An "insult" is a very subjective term. How does the president prove he's been insulted? And how does one defend against such a charge?

Of course it is very subjective. President Erdogan is trying to silence criticism in the media with such court cases over "insults." This penal code article was rarely used until he started his term as president.

He doesn't really have to prove anything because in Turkey the judiciary is under such tight control of the executive, they openly violate Turkish law. In January, I made a news report about a conscientious objector who was charged with "alienating the public from military service" over some articles published on a website. In the decision, the judge ruled that, "although freedom of thought is guaranteed, we couldn't see thoughts in these articles. There were no thesis, anti-thesis and synthesis. What was in the article was raw information, not thought. Thus, the person can't benefit from freedom of thought."

So the courts in Turkey now even rule on what are legally thoughts and what aren't. There are many other examples in which the courts are doing their best to sentence the people who express their thoughts. This is why Turkey is the second country, after Russia, in the judgments against them in cases heard by the [European Court of Human Rights (ECHR)].

I'll defend myself by saying words like "joker, murderer, thief" are political criticisms, according to ECHR decisions. I'll also say that I can't be held responsible for a search result of Google or comments by Tariq Ali.

Why do you think the prosecutors are targeting you? Is it a message to other journalists in Turkey?

They want to silence us with these decisions. They want us to censor our thoughts, our interviews and our news reports. But we won't stop telling the truth or expressing our thoughts.
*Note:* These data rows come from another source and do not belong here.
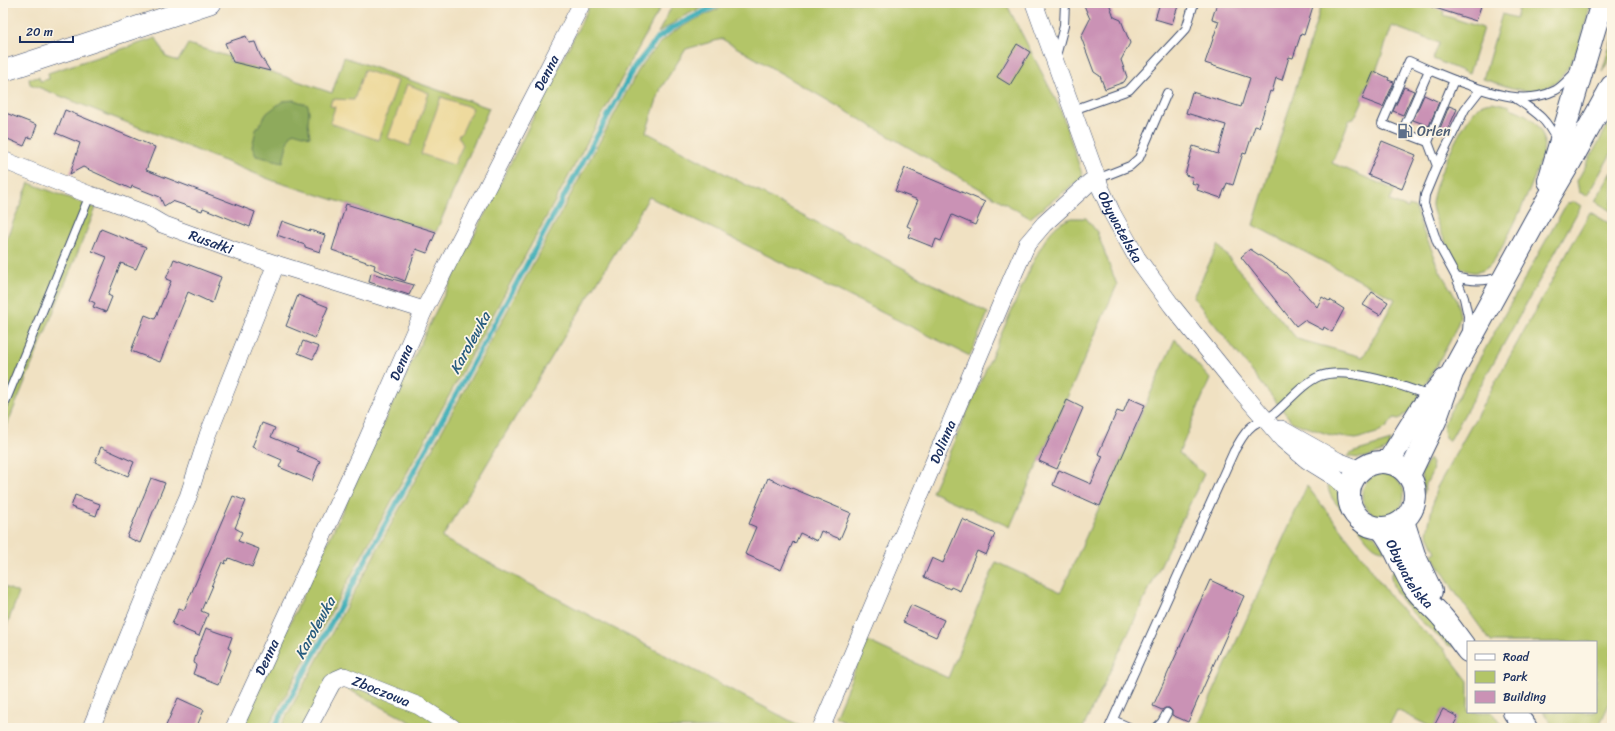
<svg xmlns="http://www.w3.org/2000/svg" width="1615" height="731" font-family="Sriracha,sans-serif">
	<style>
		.green { fill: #b3c568; stroke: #677a63 }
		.forest { fill: #8eaa5c; stroke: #546c5d }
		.sand { fill: #eeda9e; stroke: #84847e }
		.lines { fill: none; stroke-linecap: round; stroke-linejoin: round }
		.stream { stroke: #3eaeb8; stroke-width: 5.5 }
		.building { fill: #ca92b5 }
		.service-casing { stroke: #3b4a6d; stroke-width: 10 }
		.minor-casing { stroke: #3b4a6d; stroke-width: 18 }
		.tertiary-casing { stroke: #3b4a6d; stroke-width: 22 }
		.secondary-casing { stroke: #3b4a6d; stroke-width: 24 }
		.service { stroke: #fff; stroke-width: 8 }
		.minor { stroke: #fff; stroke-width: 17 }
		.tertiary { stroke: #fff; stroke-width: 21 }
		.secondary { stroke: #fff; stroke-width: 22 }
		.labels { text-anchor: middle; stroke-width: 3.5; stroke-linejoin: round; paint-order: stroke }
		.street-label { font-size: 14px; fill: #1b2f5e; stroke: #fcf5e5 }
		.service-label { font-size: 14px; fill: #4e5e75; stroke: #fcf5e5; text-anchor: start }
		.water-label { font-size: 15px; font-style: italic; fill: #275b7e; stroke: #fcf5e5 }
	</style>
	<rect width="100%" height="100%" fill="#fcf5e5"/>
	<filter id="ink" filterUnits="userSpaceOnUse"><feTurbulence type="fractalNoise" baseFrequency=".025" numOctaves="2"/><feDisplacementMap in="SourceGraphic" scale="8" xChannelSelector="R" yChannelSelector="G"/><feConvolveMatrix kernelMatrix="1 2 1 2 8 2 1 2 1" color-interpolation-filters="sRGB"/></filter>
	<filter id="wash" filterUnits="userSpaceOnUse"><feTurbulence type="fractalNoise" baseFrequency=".012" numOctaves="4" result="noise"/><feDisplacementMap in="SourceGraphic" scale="16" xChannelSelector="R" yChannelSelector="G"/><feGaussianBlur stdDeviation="0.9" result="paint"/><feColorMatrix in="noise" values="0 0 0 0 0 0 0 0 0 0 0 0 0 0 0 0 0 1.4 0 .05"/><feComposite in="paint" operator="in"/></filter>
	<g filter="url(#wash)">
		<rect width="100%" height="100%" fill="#f0e1c2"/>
		<g class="green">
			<path d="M591,3H663L268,728H241L432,319Z"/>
			<path d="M668,3H712L684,16L658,33L672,6Z"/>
			<path d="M731,3H1006L1060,108L1083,177L1030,218L722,39L686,49L661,88L646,132L988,313L970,356L649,197L442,538L804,728H422L340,685L316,728H280L638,71C649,55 662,39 678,29C695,19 714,11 731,3Z"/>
			<path d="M1322,3H1446L1443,15L1483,28L1469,74L1433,59L1439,43L1392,26L1376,71L1374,70L1361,99L1363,100L1356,115L1349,121L1332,163L1395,190L1390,201L1408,208L1409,206L1415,208L1423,231L1435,257L1434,258L1440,271L1457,300L1460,316L1458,323L1450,341L1412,409L1399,419L1394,418L1387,427L1380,432L1356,439L1333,436L1292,422L1193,297L1218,245L1297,339L1363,357L1395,299L1253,225Z"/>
			<path d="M1520,3H1591C1580,40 1572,96 1521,90C1509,88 1495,82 1483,79L1502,14L1516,18Z"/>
			<path d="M156,38L166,57L178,61L188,44L230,57L229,61L263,69L332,93L344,57L489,108L436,232L274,181L30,84L29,79L39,77L40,81L49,79L48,73Z"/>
			<path d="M1612,39V55L1602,72Z"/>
			<path d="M1492,102L1511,106L1510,108C1528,114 1541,123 1544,142C1546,160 1504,250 1491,264C1488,268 1481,272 1476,272C1470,273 1463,269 1459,266C1452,258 1432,215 1432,205C1432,185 1462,123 1476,109C1480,104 1485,103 1492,102Z"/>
			<path d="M1612,118V152L1587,196L1579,192L1577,181Z"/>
			<path d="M1612,172V212L1595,201Z"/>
			<path d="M29,183L96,208L3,435V247Z"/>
			<path d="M1575,202L1581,206L1449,442L1445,437L1443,424L1567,203Z"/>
			<path d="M1590,212L1612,225V698L1598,728H1555L1543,712H1596V642H1491L1455,592L1432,554L1436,552L1427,533L1436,489L1440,482Z"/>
			<path d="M1072,218H1086L1097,232L1117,285L1010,527L932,492L1032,264C1042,246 1050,224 1072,218Z"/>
			<path d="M1175,339L1210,379L1179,453L1204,474L1083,728H862L835,717L867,641L948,678L996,562L1061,592Z"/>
			<path d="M1391,441L1388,449C1375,455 1362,461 1348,456L1351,453Z"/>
			<path d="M1429,459C1437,468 1430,475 1426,484C1425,487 1425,491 1424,494L1421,474Z"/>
			<circle cx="1383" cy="495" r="21"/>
			<path d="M1329,481L1340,495L1346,514C1338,505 1325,495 1329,481Z"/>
			<path d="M1307,486L1364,559L1391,598L1418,626L1443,648L1468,681V712H1492L1504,728H1452L1458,717L1443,709L1433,728L1397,710L1388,728H1197Z"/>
			<path d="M1357,526L1375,536L1385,550C1372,551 1364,535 1357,526Z"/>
			<path d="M1394,570L1454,647L1448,645C1431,629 1389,599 1391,573Z"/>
			<path d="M3,586L19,593L3,635Z"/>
		</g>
		<path class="forest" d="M294,100L308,105L309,112L308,123L310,137L293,132L288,140L283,162L256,156L252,147L256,130L267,113L283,101Z"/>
		<g class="sand">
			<path d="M364,70L398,81L378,140L330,123L335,107L330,106L332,99L354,100Z"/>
			<path d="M407,84L429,93L410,146L388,138Z"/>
			<path d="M441,97L473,108L462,132L458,136L463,145L454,165L421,154Z"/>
		</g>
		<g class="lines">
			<path class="stream" d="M274,728L634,68L657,39L672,28L721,3"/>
		</g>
		<g id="blocks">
			<g class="building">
				<path d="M1083,3H1109L1114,17L1121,20L1130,43L1121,60L1127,77L1124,82L1105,89L1100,76L1094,72L1081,37L1090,19Z"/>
				<path d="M1160,3H1179L1172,24L1155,19Z"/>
				<path d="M1217,3H1314L1304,35L1301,34L1293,58L1289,57L1282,80L1276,78L1272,92L1270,91L1259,127L1255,126L1246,154L1243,153L1233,185L1227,183L1221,198L1197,190L1199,185L1191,183L1193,177L1185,175L1193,146L1218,154L1226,125L1186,113L1192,92L1241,107L1250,78L1205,63L1219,21L1212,19Z"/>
				<path d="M1429,3H1482L1476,21L1429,6Z"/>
				<path d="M246,36L249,43L255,42L260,55L270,71L233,62L225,43Z"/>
				<path d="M1017,44L1030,52L1010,85L997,77Z"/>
				<path d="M1374,71L1389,78L1388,80L1394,82L1383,107L1362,99Z"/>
				<path d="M1404,87L1414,91L1403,115L1393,111Z"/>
				<path d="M1424,95L1439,102L1429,126L1413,120Z"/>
				<path d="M1449,106L1457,109L1446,134L1439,131Z"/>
				<path d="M65,110L155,147L146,170L255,212L250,227L203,208L202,211L172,201L164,206L160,197L132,186L131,189L83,167L70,174L80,143L56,133Z"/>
				<path d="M3,112L37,125L32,138L28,137L24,146L3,137Z"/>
				<path d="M1382,141L1416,155L1402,189L1368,175Z"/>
				<path d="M905,168L985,202L975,225L952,215L941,241L936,239L933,247L908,237L911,228L907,226L918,200L895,191Z"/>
				<path d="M346,204L436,232L427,253L416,249L405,281L374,269L375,265L332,250Z"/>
				<path d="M282,221L310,231V230L325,235L320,252L305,247V245L277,235Z"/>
				<path d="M101,229L146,247L136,269L121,263L108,295L112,297L106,312L93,307L95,303L89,300L107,257L92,251Z"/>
				<path d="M1250,249L1286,273L1317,307L1322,297L1329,301L1330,300L1344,309L1332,332L1324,327L1323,330L1304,320L1296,326L1241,257Z"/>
				<path d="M174,259L221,277L212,303L188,292L160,362L131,351L145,315L155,319L171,281L166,279Z"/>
				<path d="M371,273L414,285L409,295L369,282Z"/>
				<path d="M1372,292L1388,302L1380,315L1363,305Z"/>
				<path d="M298,295L328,307L315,338L286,326Z"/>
				<path d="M303,341L319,347L313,359L298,353Z"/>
				<path d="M1129,398L1145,405L1100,506L1053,485L1059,470L1091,484L1103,456L1098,454L1110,427L1117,411L1123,413Z"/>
				<path d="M1067,400L1083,408L1057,469L1039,461Z"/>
				<path d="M262,423L275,428L271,437L298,448L297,451L320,461L312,481L279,467L282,460L252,447Z"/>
				<path d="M101,447L134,462L128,476L95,462Z"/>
				<path d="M151,478L165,483L140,543L127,537Z"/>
				<path d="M768,478L851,513L840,539L821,531L817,541L800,533L795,544L793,542L781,570L745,554L756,527L749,524Z"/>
				<path d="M75,495L100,504L96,516L71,507Z"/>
				<path d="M233,496L246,501L235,528L242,532L238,541L259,549L252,567L229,558L228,561L226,560L225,564L222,562L201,611L208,614L199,636L172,624L179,608L184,610Z"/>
				<path d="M962,519L995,534L986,555L977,551L960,591L951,587L950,589L924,577L932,558L943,563Z"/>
				<path d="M1210,580L1244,596L1188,722L1172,715V711L1169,708H1165L1162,710L1153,706Z"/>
				<path d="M911,605L944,620L936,637L903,622Z"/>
				<path d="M206,628L232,637L228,648L231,650L218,684L193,674L196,666L194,662L197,651Z"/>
				<path d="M178,698L204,710L196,728H165Z"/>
				<path d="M1443,709L1458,717L1452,728H1433Z"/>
			</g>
		</g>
	</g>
	<g filter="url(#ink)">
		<use href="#blocks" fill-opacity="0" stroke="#3b4a6d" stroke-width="1"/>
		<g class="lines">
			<g class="service-casing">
				<g id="service">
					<path d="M1056,56L1064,26L1065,3"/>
					<path d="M1515,98C1537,113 1545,117 1557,141"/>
					<path d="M1073,110L1129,90L1186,29L1194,3"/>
					<path d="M1402,132L1382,124L1409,61L1429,70"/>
					<path d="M1428,142L1402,132L1429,70L1454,80"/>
					<path d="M1437,166L1465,109L1480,90"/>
					<path d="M1097,179L1130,166L1139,158L1167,93"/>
					<path d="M1456,277C1471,282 1484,282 1500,277"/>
					<path d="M1467,332L1468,316L1464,298L1456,277L1437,242L1424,204L1425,195L1437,166L1428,142L1454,80C1487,91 1522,107 1556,90C1563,86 1569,78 1575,73"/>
					<path d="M3,407L90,195"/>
					<path d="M1113,720L1131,728"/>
					<path d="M1109,728L1234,451C1239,443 1244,432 1252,426C1258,421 1269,418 1275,413C1289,401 1303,383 1320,376C1347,366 1404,386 1430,396"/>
					<path d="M1156,728L1162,722L1167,713"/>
				</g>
			</g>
			<g class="minor-casing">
				<g id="minor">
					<path id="s1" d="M1034,3L1101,189L1112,213L1137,258L1172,306L1235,384L1283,440L1307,460L1336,478L1349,492"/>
					<path id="s2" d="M3,160L90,195L111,201L145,214L162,224L228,248L276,264L424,310"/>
					<path d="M1281,429L1338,461L1361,470"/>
					<path d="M91,728L155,571L188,497L208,435L276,264"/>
					<path id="s3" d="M234,728L367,440L424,310L582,3"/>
					<path id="s4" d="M308,728L332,683L337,679L344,676L419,706L453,728"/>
					<path id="s5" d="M821,728L1015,271L1027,244L1044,224L1090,182L1097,179"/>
				</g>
			</g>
			<g class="tertiary-casing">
				<path id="tertiary" d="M3,71L210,3"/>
			</g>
			<g class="secondary-casing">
				<g id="secondary">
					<path d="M1549,181L1602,3"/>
					<circle cx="1382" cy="495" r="33"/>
					<path d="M1388,462L1421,409L1445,380"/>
					<path d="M1409,475L1435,421L1452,373L1538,216L1570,162L1612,86"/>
					<path d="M1403,521L1414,555L1431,591"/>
					<path id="s6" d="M1381,528C1396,545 1402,569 1414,587C1422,599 1433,606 1442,617C1451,627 1459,640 1468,651"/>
					<path d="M1514,712L1526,728"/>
				</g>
			</g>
			<use href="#service" class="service"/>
			<use href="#minor" class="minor"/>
			<use href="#tertiary" class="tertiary"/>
			<use href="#secondary" class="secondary"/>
		</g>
	</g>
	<defs>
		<g id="fuel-bare" transform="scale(1.2)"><path d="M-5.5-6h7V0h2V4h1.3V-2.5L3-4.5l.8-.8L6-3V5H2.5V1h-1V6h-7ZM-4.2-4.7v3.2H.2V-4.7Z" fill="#5c6f8a" stroke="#fcf5e5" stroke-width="2.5" paint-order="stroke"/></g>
	</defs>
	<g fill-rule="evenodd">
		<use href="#fuel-bare" x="1405" y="131"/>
	</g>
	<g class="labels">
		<g class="street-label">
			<text dy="5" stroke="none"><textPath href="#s3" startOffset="726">Denna</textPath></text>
			<text dy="5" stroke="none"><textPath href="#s1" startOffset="240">Obywatelska</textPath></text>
			<text dy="5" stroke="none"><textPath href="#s2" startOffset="224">Rusałki</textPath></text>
			<text dy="5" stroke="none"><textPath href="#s3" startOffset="402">Denna</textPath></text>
			<text dy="5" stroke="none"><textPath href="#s5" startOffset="311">Dolinna</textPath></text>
			<text dy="5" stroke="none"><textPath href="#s6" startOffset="54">Obywatelska</textPath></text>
			<text dy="5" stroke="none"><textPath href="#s3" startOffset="78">Denna</textPath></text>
			<text dy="5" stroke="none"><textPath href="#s4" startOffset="105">Zboczowa</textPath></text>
		</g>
		<g class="service-label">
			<text x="1417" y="136">Orlen</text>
		</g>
		<g class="water-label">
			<text transform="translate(470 343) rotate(-61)" y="5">Karolewka</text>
			<text transform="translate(315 628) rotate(-61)" y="5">Karolewka</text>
		</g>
	</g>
	<rect width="1615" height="731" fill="none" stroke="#fcf5e5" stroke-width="16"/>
	<rect x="1467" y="641" width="130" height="72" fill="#fcf5e5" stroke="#a2a6af"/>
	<rect x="1475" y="654" width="20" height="6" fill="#ffffff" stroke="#a2a6af"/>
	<text x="1503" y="661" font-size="12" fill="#1b2f5e">Road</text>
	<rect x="1475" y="671" width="20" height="12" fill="#b3c568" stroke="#a2a6af"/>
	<text x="1503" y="681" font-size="12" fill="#1b2f5e">Park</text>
	<rect x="1475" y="691" width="20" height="12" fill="#ca92b5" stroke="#a2a6af"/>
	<text x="1503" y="701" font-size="12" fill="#1b2f5e">Building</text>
	<path d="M20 36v6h53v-6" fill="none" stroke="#1b2f5e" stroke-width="2"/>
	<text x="26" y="36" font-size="12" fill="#1b2f5e" stroke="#fcf5e5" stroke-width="3" paint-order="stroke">20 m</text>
</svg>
The government is attacking all oppositional media in different ways. Kurdish journalists are beaten and arrested all the time with the accusations like "She was looking excited." The government seized control of pro-Gulen right-wing opposition newspapers in one night; accreditation of foreign journalists has also been revoked.

They're targeting all the critical journalists to silence the population and manufacture consent with their own propaganda newspapers. And they're targeting not only the journalists but also critical academics too. After more than 2,000 academics - including foreign academics like Noam Chomsky - signed a petition which addresses the human rights violations of the government in the war against [the Kurdistan Workers' Party] PKK, all of them came under prosecution, and now some of them are in prison.

And this will get worse in the near future. Now President Erdogan is asking the government to amend the anti-terror law in a broad way and defining "terrorists without weapons" or "terrorists with pens," which will enable government to accuse all the critical voices with terrorism.

Final thoughts?

I remember when I told my mother about the court case against me. I couldn't guess how she would react. But when I told her, she replied by saying: "I'm proud of you, son. This court case shows that you're doing a good job. This is how they reward good journalism in Turkey."

Onur Erem is a reporter for the Turkish daily newspaper BirGun. He is due to appear in court on May 24.